McKay Lodge Conservation Laboratory recently completed the restoration of several military monuments for the National Park Service at the Vicksburg National Military Park in Vicksburg, Mississippi.

The main entrance to Vicksburg National Military Park

For nearly forty-seven days, the Battle of Vicksburg raged in the summer of 1863 on both land and water. The city of Vicksburg, Mississippi was the last stronghold of the South during the Civil War, and it fell into Union hands on July 4th. The dead and wounded were in the tens of thousands. The Vicksburg National Military Park remembers this fateful siege with bronze and stone monuments and memorials over several square miles which includes the original battlefield.

Foote is missing his sword before treatment

Despite routine maintenance and care, however, it is nearly impossible to combat over zealous visitors who accidentally cause damage by climbing on the sculptures and monuments to outright vandalism. Over the years a number of the memorials and sculptures were damaged. Bronze figures had swords, parts of weapons, hanging straps, and spurs missing and their horses were also missing bits and reins.

Spurs are missing from the figure’s boots

The project began with an assessment of six figures by Thomas Podnar, Senior Conservator of Sculpture, Historic Monuments, and Fountains of McKay Lodge Conservation Laboratory, who developed a treatment plan for the restoration of the military monuments in Vicksburg.

Gwinner takes moldmaking by the reins

The treatment plan involved returning to Vicksburg and taking molds of existing components on the sculptures. Silicone rubber molds were taken of swords, reins, buckles, and other accoutrements so they could be used to cast new parts in bronze. Back at the lab, Conservator Podnar used the molds taken onsite as well as made additional molds in the McKay Lodge Conservation Lab just outside of Cleveland to create wax positive molds.

Conservator Podnar creates a wax positive so the new sword can be cast in bronze

The molds were then cast in bronze at Studio Foundry in Cleveland, Ohio. Back at the McKay Lodge Conservation lab, the different components were finished to a final surface.

Jim Gwinner, Conservator of Public Art and Sculpture, and Christina L. Simms, Conservator of Objects and Sculpture, then transported the materials to perform the final steps of the restoration of the military monuments at the Vicksburg National Military Park. Coincidentally, this conservation journey began on May 18, 2020, exactly 157 years later from when the Battle of Vicksburg started on May 18, 1863.

The new swords are cast in bronze ready to reattach to the sculptures

Conservators battled the heat and humidity of Mississippi in the summertime, fire ants, and the challenges of working onsite; it was certainly no comparison to the experience of the soldiers who fought and died on the rolling hills of Vicksburg. Though now a manicured park, it became a graveyard to many that fateful summer.

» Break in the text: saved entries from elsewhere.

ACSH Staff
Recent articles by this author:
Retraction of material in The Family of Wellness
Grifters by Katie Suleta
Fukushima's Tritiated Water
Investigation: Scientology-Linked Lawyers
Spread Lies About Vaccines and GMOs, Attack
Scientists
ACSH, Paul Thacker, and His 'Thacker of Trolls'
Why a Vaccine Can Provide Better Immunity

The restoration of the military monuments began with none other than Union General (later President) Ulysses S. Grant. The bronze sculpture, featuring Grant on horseback, sits atop a nearly vertical grass-covered hill on a regal granite base.

Gwinner attaches Grant’s sword and measures new hanging straps

At some point during the lifetime of the sculpture the original sword was removed or taken. Conservator Gwinner welded the new bronze sword and copper hanging straps which had been sculpted by Podnar based on historic images using the Tungsten Inert Gas (TIG) welding process. Conservator Simms then repatinated and waxed the final piece.

Grant after treatment, the sword and hanging straps match the original color and surface

The restoration of the military monuments continued with several more figures. Some of the monuments included: Union General John A. McClernand, who had an interesting relationship with Grant, or by modern standards a “frenemy“, and Union Navy Officers, Charles Henry Davis and Andrew Hull Foote, who flank two sides of the Naval Memorial which is a large obelisk standing two hundred feet into the air.

The condition issues were largely similar: broken tips of swords or missing swords and hanging straps, reins, and rings. For General McClernard, a small ring was also fabricated onsite to attach the sword to an existing hanging strap.  The new bit was attached with a threaded pin on the proper left side of the horse’s mouth.  New reins were measured and cut; they were gently shaped to match the original reins.

Conservator Gwinner performs a “bit” of conservation attaching new components with new pins

Reins were secured with rings on the bit and then further attached by welding the new reins to the existing ones on the proper left side of the horse.  Metal joins were chased to a flush surface then repatinated and a protective wax coating applied with heat.

Conservator Gwinner welds new reins onto the horse of McClernand.